> What you need to do
Line by line, output the material without altering anything.

> Recorded information
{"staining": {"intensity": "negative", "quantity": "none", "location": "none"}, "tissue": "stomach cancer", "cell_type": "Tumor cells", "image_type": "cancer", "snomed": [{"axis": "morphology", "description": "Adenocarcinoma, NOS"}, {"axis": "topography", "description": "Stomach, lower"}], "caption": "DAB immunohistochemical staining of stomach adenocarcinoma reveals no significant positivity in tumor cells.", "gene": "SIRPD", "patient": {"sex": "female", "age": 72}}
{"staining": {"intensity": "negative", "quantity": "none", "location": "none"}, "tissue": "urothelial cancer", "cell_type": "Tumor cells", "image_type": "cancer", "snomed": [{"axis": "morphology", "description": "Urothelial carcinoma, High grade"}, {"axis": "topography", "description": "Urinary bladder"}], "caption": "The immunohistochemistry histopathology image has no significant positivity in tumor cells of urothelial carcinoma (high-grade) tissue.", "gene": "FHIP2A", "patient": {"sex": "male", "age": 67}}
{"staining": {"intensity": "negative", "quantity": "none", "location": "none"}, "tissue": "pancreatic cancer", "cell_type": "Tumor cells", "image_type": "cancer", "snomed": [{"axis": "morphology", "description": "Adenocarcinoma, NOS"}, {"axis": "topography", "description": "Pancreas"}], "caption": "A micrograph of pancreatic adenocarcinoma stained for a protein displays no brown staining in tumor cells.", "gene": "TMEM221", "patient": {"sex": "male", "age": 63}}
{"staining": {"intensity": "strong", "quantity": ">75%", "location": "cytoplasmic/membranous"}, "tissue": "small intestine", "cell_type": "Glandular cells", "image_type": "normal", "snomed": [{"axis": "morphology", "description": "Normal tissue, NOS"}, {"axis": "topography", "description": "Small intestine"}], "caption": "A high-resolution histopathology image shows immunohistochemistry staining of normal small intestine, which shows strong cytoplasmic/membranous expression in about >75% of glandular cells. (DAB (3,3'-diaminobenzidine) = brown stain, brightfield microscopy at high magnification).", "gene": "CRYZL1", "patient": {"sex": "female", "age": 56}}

> Output
{"staining": {"intensity": "negative", "quantity": "none", "location": "none"}, "tissue": "stomach cancer", "cell_type": "Tumor cells", "image_type": "cancer", "snomed": [{"axis": "morphology", "description": "Adenocarcinoma, NOS"}, {"axis": "topography", "description": "Stomach, lower"}], "caption": "DAB immunohistochemical staining of stomach adenocarcinoma reveals no significant positivity in tumor cells.", "gene": "SIRPD", "patient": {"sex": "female", "age": 72}}
{"staining": {"intensity": "negative", "quantity": "none", "location": "none"}, "tissue": "urothelial cancer", "cell_type": "Tumor cells", "image_type": "cancer", "snomed": [{"axis": "morphology", "description": "Urothelial carcinoma, High grade"}, {"axis": "topography", "description": "Urinary bladder"}], "caption": "The immunohistochemistry histopathology image has no significant positivity in tumor cells of urothelial carcinoma (high-grade) tissue.", "gene": "FHIP2A", "patient": {"sex": "male", "age": 67}}
{"staining": {"intensity": "negative", "quantity": "none", "location": "none"}, "tissue": "pancreatic cancer", "cell_type": "Tumor cells", "image_type": "cancer", "snomed": [{"axis": "morphology", "description": "Adenocarcinoma, NOS"}, {"axis": "topography", "description": "Pancreas"}], "caption": "A micrograph of pancreatic adenocarcinoma stained for a protein displays no brown staining in tumor cells.", "gene": "TMEM221", "patient": {"sex": "male", "age": 63}}
{"staining": {"intensity": "strong", "quantity": ">75%", "location": "cytoplasmic/membranous"}, "tissue": "small intestine", "cell_type": "Glandular cells", "image_type": "normal", "snomed": [{"axis": "morphology", "description": "Normal tissue, NOS"}, {"axis": "topography", "description": "Small intestine"}], "caption": "A high-resolution histopathology image shows immunohistochemistry staining of normal small intestine, which shows strong cytoplasmic/membranous expression in about >75% of glandular cells. (DAB (3,3'-diaminobenzidine) = brown stain, brightfield microscopy at high magnification).", "gene": "CRYZL1", "patient": {"sex": "female", "age": 56}}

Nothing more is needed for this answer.